By contrast, Boris Johnson has been able to deliver on the five pledges he made in 2008. His most significant achievement has been to make London safer than it ever was under Ken Livingstone. The crime rate has fallen by 9.4% per cent, robberies have fallen by 21 per cent, youth violence has fallen by 15 per cent, the murder rate is at its lowest since 1978 and there will be 1 million police patrols on the streets of London in 2012.
However, this strong record on crime has been tarnished by the August riots and will sound hollow to those whose property was destroyed. Boris Johnson must continue to show that he is on the side of hard working majority of Londoners against the criminal minority who chose out of greed to tear apart of the fabric of their communities.
 
Another key achievement has been the start of the largest investment programme to upgrade the London Underground, which will increase capacity by 30 per cent, and is being sustainably funded by £7.6 billion worth of efficiency savings. He has also managed to secure a £600 million bond issue from Lloyds TSB to fund the new Crossrail project, which will increase capacity by 10 per cent.
And let’s not forget the now famous ‘Boris Bikes’ scheme funded by Barclays, the reversal of Mr Livingstone’s Western Extension of the Congestion Charge Zone and the revival of the iconic Routemaster buses.

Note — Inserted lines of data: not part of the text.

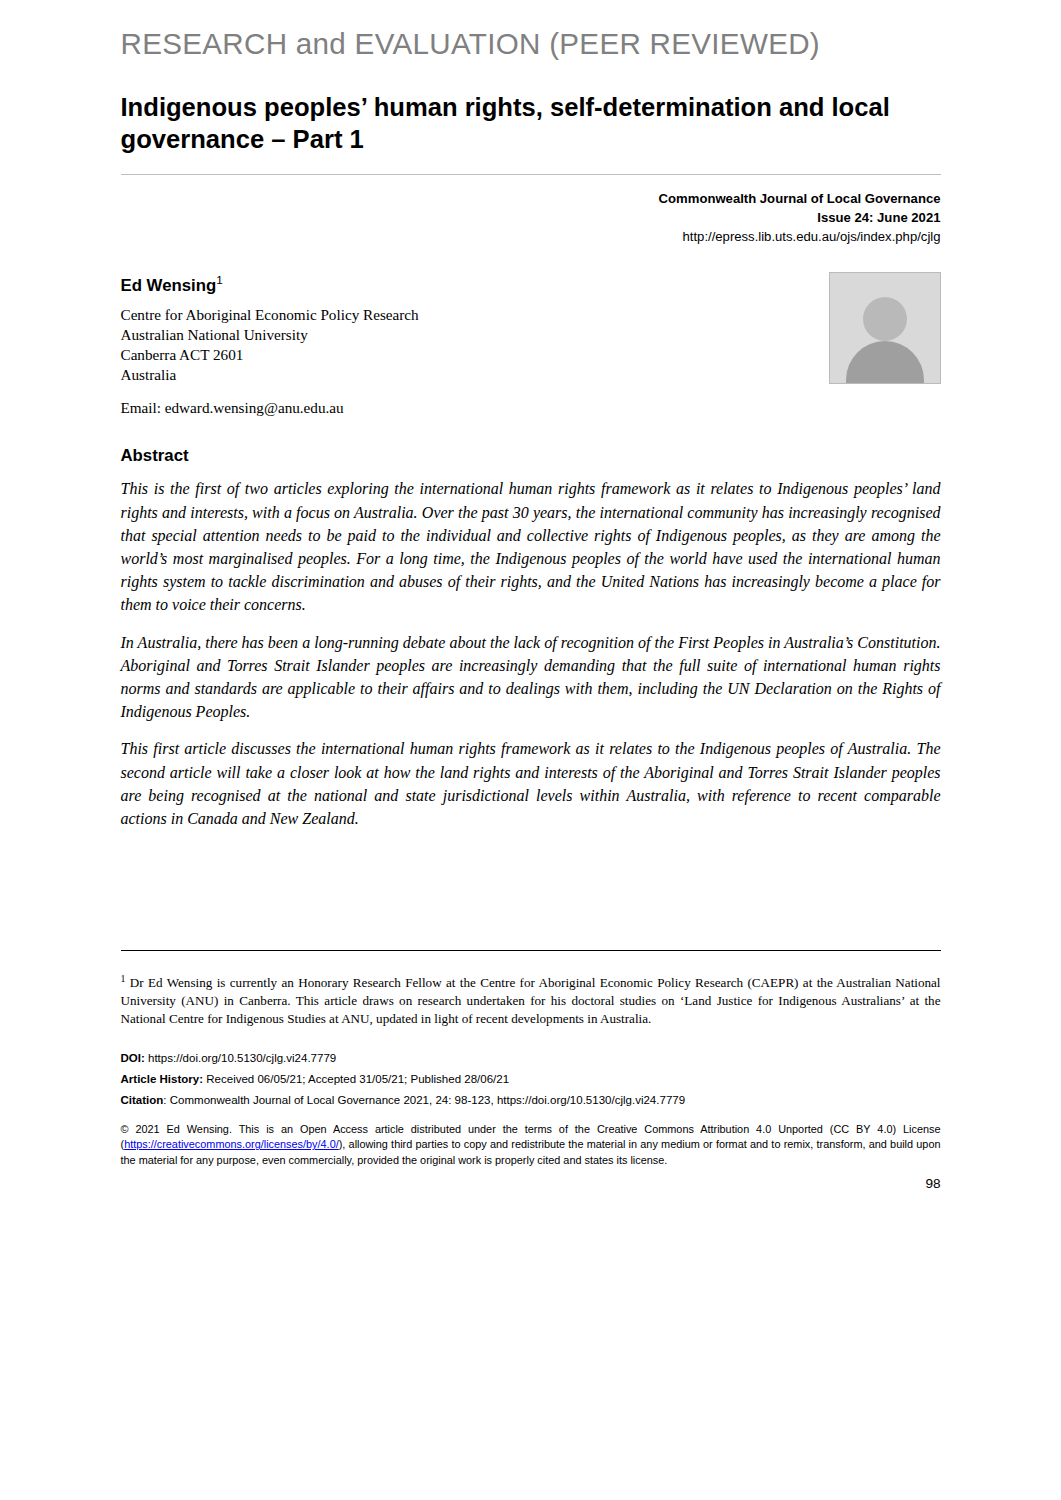RESEARCH and EVALUATION (PEER REVIEWED)
Indigenous peoples’ human rights, self-determination and local governance – Part 1
Commonwealth Journal of Local Governance
Issue 24: June 2021
http://epress.lib.uts.edu.au/ojs/index.php/cjlg
Ed Wensing1
Centre for Aboriginal Economic Policy Research
Australian National University
Canberra ACT 2601
Australia
Email: edward.wensing@anu.edu.au
Abstract
This is the first of two articles exploring the international human rights framework as it relates to Indigenous peoples’ land rights and interests, with a focus on Australia. Over the past 30 years, the international community has increasingly recognised that special attention needs to be paid to the individual and collective rights of Indigenous peoples, as they are among the world’s most marginalised peoples. For a long time, the Indigenous peoples of the world have used the international human rights system to tackle discrimination and abuses of their rights, and the United Nations has increasingly become a place for them to voice their concerns.
In Australia, there has been a long-running debate about the lack of recognition of the First Peoples in Australia’s Constitution. Aboriginal and Torres Strait Islander peoples are increasingly demanding that the full suite of international human rights norms and standards are applicable to their affairs and to dealings with them, including the UN Declaration on the Rights of Indigenous Peoples.
This first article discusses the international human rights framework as it relates to the Indigenous peoples of Australia. The second article will take a closer look at how the land rights and interests of the Aboriginal and Torres Strait Islander peoples are being recognised at the national and state jurisdictional levels within Australia, with reference to recent comparable actions in Canada and New Zealand.
1 Dr Ed Wensing is currently an Honorary Research Fellow at the Centre for Aboriginal Economic Policy Research (CAEPR) at the Australian National University (ANU) in Canberra. This article draws on research undertaken for his doctoral studies on ‘Land Justice for Indigenous Australians’ at the National Centre for Indigenous Studies at ANU, updated in light of recent developments in Australia.
DOI: https://doi.org/10.5130/cjlg.vi24.7779
Article History: Received 06/05/21; Accepted 31/05/21; Published 28/06/21
Citation: Commonwealth Journal of Local Governance 2021, 24: 98-123, https://doi.org/10.5130/cjlg.vi24.7779
© 2021 Ed Wensing. This is an Open Access article distributed under the terms of the Creative Commons Attribution 4.0 Unported (CC BY 4.0) License (https://creativecommons.org/licenses/by/4.0/), allowing third parties to copy and redistribute the material in any medium or format and to remix, transform, and build upon the material for any purpose, even commercially, provided the original work is properly cited and states its license.
98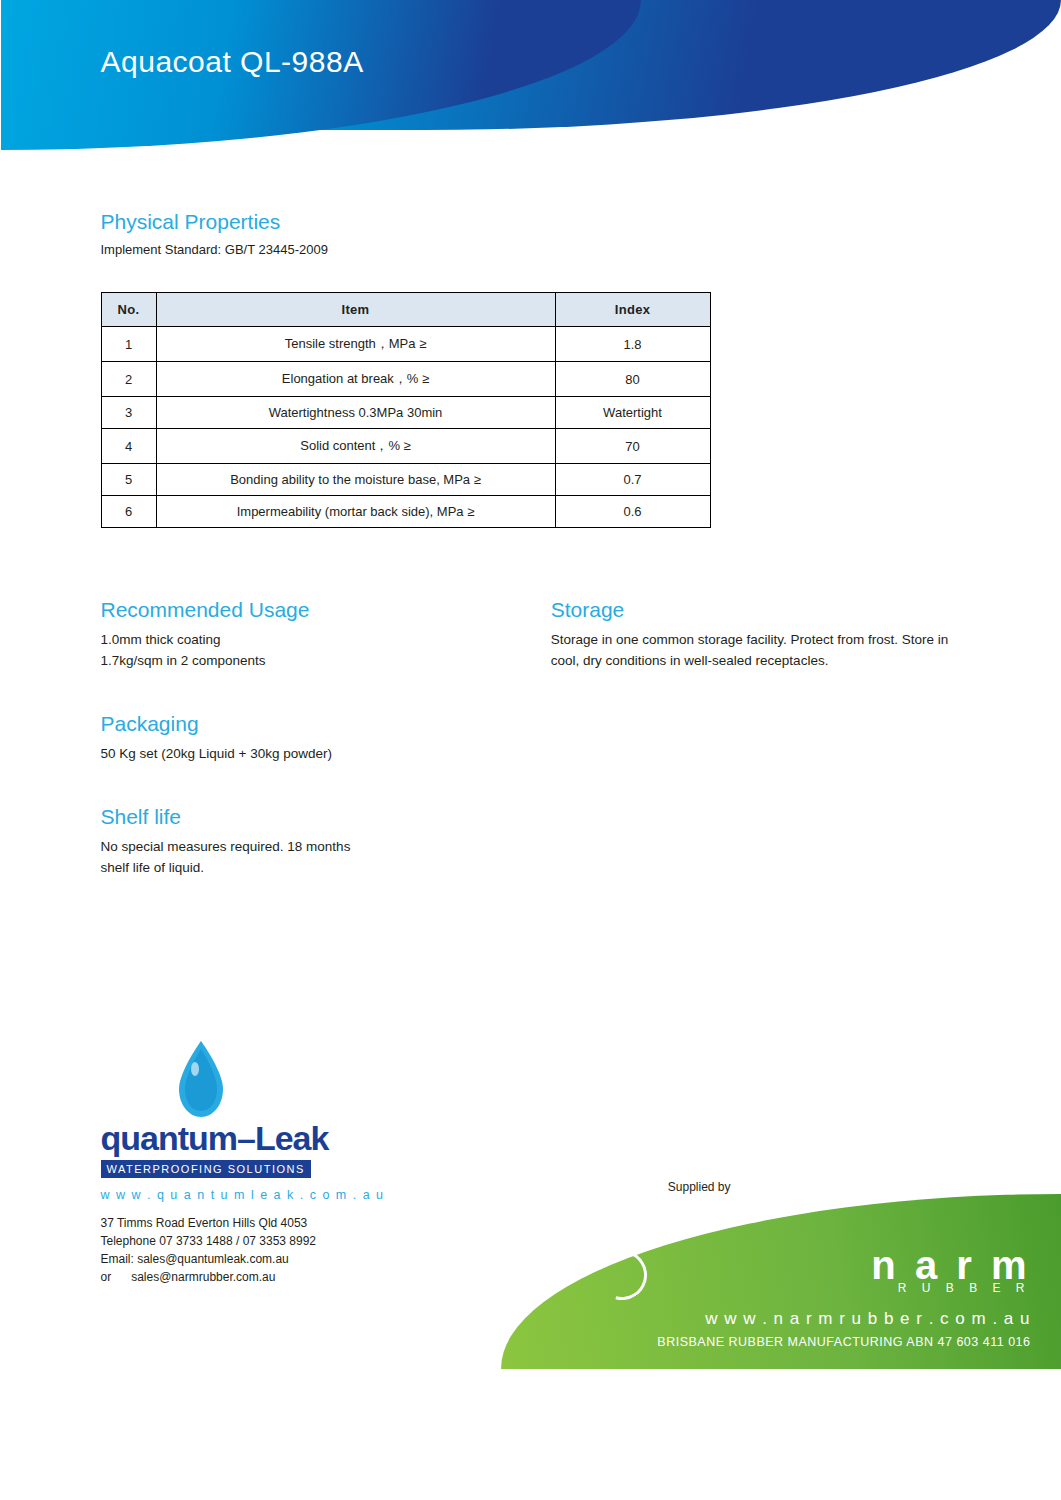Aquacoat QL-988A
Physical Properties
Implement Standard: GB/T 23445-2009
| No. | Item | Index |
| --- | --- | --- |
| 1 | Tensile strength，MPa ≥ | 1.8 |
| 2 | Elongation at break，% ≥ | 80 |
| 3 | Watertightness 0.3MPa 30min | Watertight |
| 4 | Solid content，% ≥ | 70 |
| 5 | Bonding ability to the moisture base, MPa ≥ | 0.7 |
| 6 | Impermeability (mortar back side), MPa ≥ | 0.6 |
Recommended Usage
1.0mm thick coating
1.7kg/sqm in 2 components
Packaging
50 Kg set (20kg Liquid + 30kg powder)
Shelf life
No special measures required. 18 months
shelf life of liquid.
Storage
Storage in one common storage facility. Protect from frost. Store in cool, dry conditions in well-sealed receptacles.
quantum–Leak
WATERPROOFING SOLUTIONS
w w w . q u a n t u m l e a k . c o m . a u
37 Timms Road Everton Hills Qld 4053
Telephone 07 3733 1488 / 07 3353 8992
Email: sales@quantumleak.com.au
or sales@narmrubber.com.au
Supplied by
n a r m
R U B B E R
w w w . n a r m r u b b e r . c o m . a u
BRISBANE RUBBER MANUFACTURING ABN 47 603 411 016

However, Boris’ toughest opponents in the struggle for a high quality and low cost infrastructure will be the RMT and other unions, which is why he must hold his nerve against the ‘fat cat’ union barons, like Bob Crow, and stick up for the ordinary Londoners who use public transport every day.
 
As Mayor of London, Boris Johnson has shown his commitment to a better and brighter future for the greatest city in the world. Londoners understand this, as a recent YouGov poll has shown: Boris Johnson is enjoying a 15 point lead over Ken Livingstone despite the August riots, but Labour still has a 22 point lead over the Conservatives.
While it is essential that Boris Johnson stays in City Hall it is also important that a strong Conservative presence remains in the London Assembly. It will be a tough fight to get out the vote for the Conservatives but this battle will be a watershed moment in British politics. We need to show that the Conservatives can do well in inner city communities and not just the leafy suburbs and Home Counties if we are to ensure that the irresistible rise of Boris Johnson and the Conservatives will continue.